Referida operação tem por meta proteger civis, conforme previsto na Resolução número 1973 das Nações Unidas. Além de coordenar ações, compete ao general Bouchard, a partir da base militar de Nápoles, manter o espaço de exclusão aérea, a chamada “no fly zone”.



Hoje na parte da manhã, o responsável pelo vicariado apostólico de Trípoli denunciou, à agência Fides, a morte de civis em face de bombardeamentos realizados na cidade pela Otan: “ Os ataques chamados de humanitários fizeram dezenas de vítimas civis em bairros de Trípoli”.



O monsenhor Martinelli, responsável pelo vicariato, testemunhou a derrubada de uma casa a provocar a morte de 40 civis.



Para Martinelli, a Otan mira alvos militares. Mas, como os alvos estão em bairros onde residem civis, a população acaba sendo vitimada.



Na mesma manhã de hoje e enquanto o general Bouchard providenciou uma apuração em face do denunciado pelo monsenhor Martinelli, os rebeldes denunciaram a morte de 20 civis em Misurata. Segundo os rebeldes, disparos e bombas dos fiéis de Gadafi, em zona habitada, causaram as mortes.



Jalil, ex-ministro da Justiça, virou presidente do Conselho de Governo de Transição da Líbia


--2. Para surpresa geral, Moussa Koussa, ministro de Relações Exteriores da Líbia e há anos braço direito do raís Kadafi na área de inteligência, anunciou que não mais “trabalhará para o governo”.



Koussa chegou a Londres na terça-feira e a sua missão era protestar contra ataques a civis por parte da coalizão.

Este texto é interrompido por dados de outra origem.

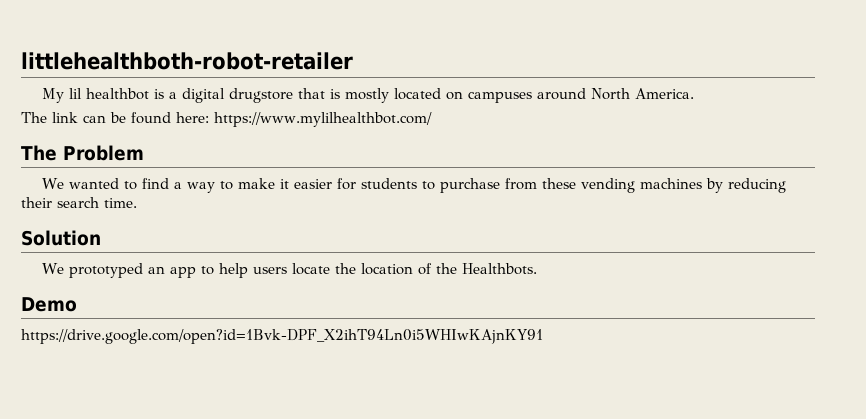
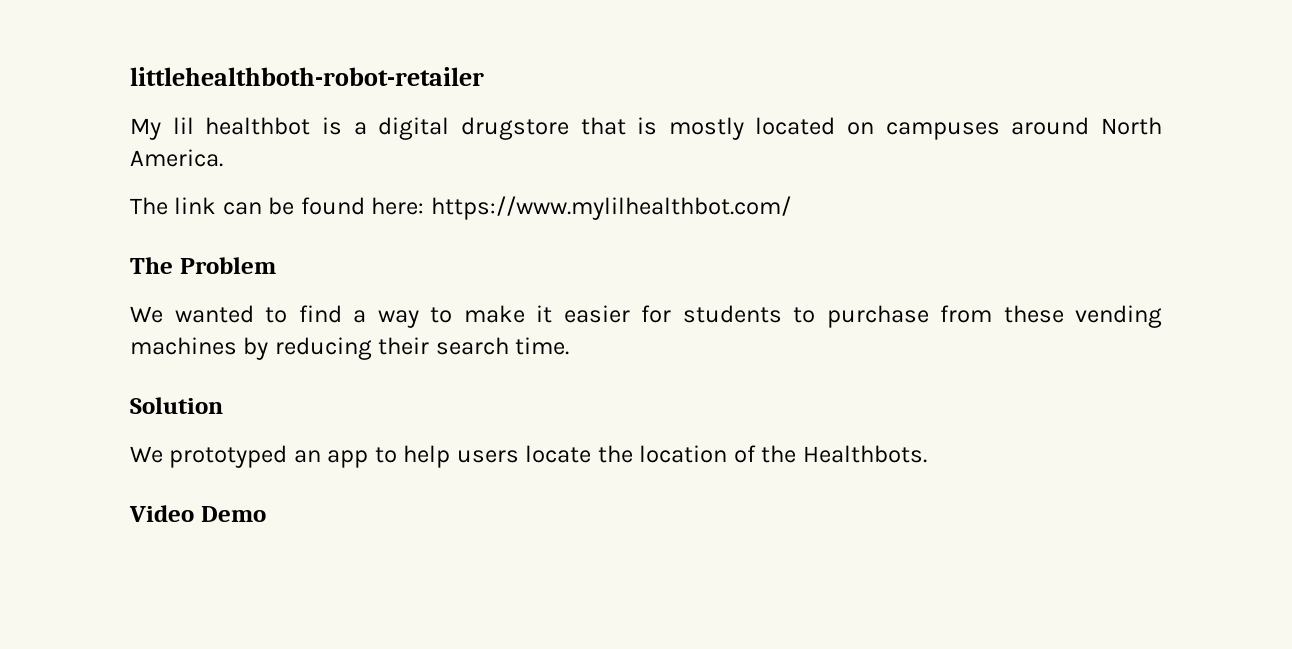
(537, 269) none -> [129,505,194,522] Video
[21,329,543,344] // https://drive.google.com/open?id=1Bvk-DPF_X2ihT94Ln0i5WHIwKAjnKY91 -> (266, 514) none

No mesmo dia da sua chegada ocorreu a concorrida Conferência de Londres (confira abaixo posts exclusivos deste blog Sem Fronteiras de Terra Magazine), que debateu uma “via de saída" para Kadafi.

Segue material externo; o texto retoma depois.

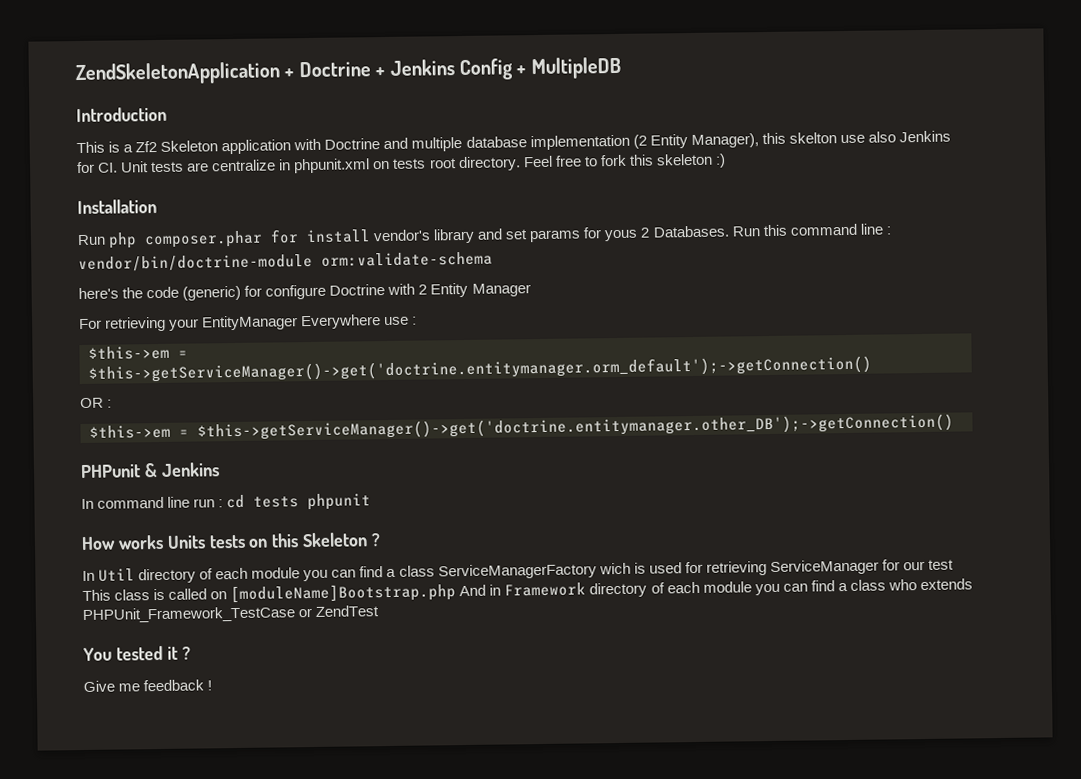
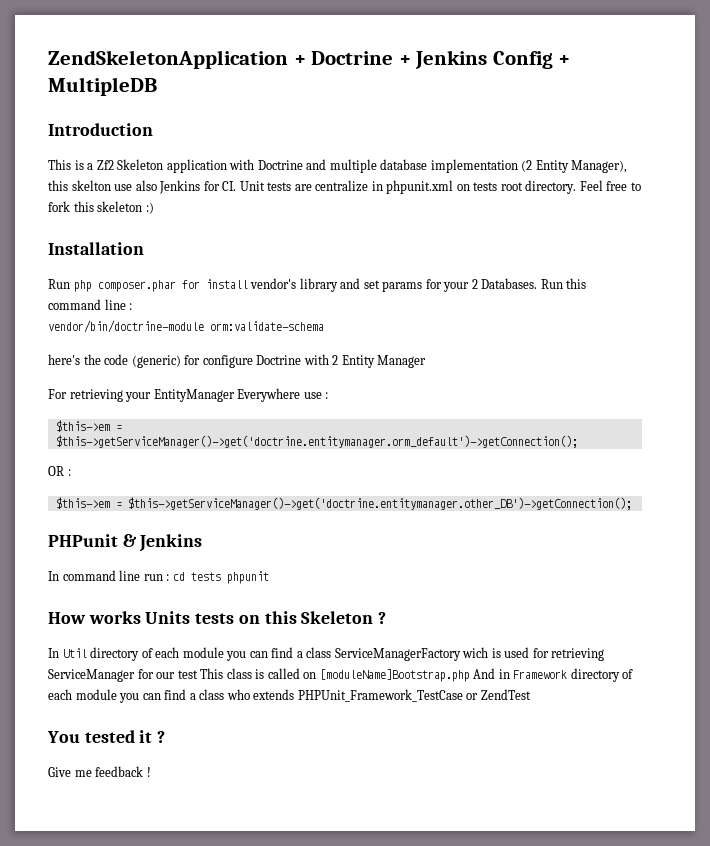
[604,229,639,242] yous -> [443,282,470,292] your
[88,355,872,383] $this->getServiceManager()->get('doctrine.entitymanager.orm_default');->getConnection() -> [55,435,578,448] $this->getServiceManager()->get('doctrine.entitymanager.orm_default')->getConnection();
[197,413,954,441] $this->getServiceManager()->get('doctrine.entitymanager.other_DB');->getConnection() -> [127,497,632,510] $this->getServiceManager()->get('doctrine.entitymanager.other_DB')->getConnection();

Pelo que tudo indica, Koussa foi convencido, depois da Conferência de Londres e da qual não participou, a deixar Kadafi. Tudo enquanto o ministério público do Tribunal Penal Internacional ainda estuda formalar acusações por crimes contra a humanidade na Líbia.



Pano Rápido. O ex-ministro Koussa foi, por muitos anos, o responsável pela agência de espionagem de Kadafi. Nesse período, e dada a guidana pró-Ocidente de Kadafi depois da queda do muro de Berlim, Koussa teve interlocuções com os 007 britânicos. Ou seja, conhece a todos.



Importante lembrar que o ex-ministro da Justiça deixou a função e aderiu aos revoltosos. Foi o responsável pela constituição de um Conselho de Governo Transitório, composto por 34 membros ( quatro mulheres). Esse ex-ministro da Justiça preside a Comissão. Como Koussa, e o ex-ministro da Justiça Jallil sustentou a tirania na Líbia. Agora, são ligados a Sarkozy e Cameron.



Gente desse coturno serve, apenas, para mostrar qual o lado com chances maiores de vencer. Eles estão no barco que os colocará no centro do poder e sem Kadafi.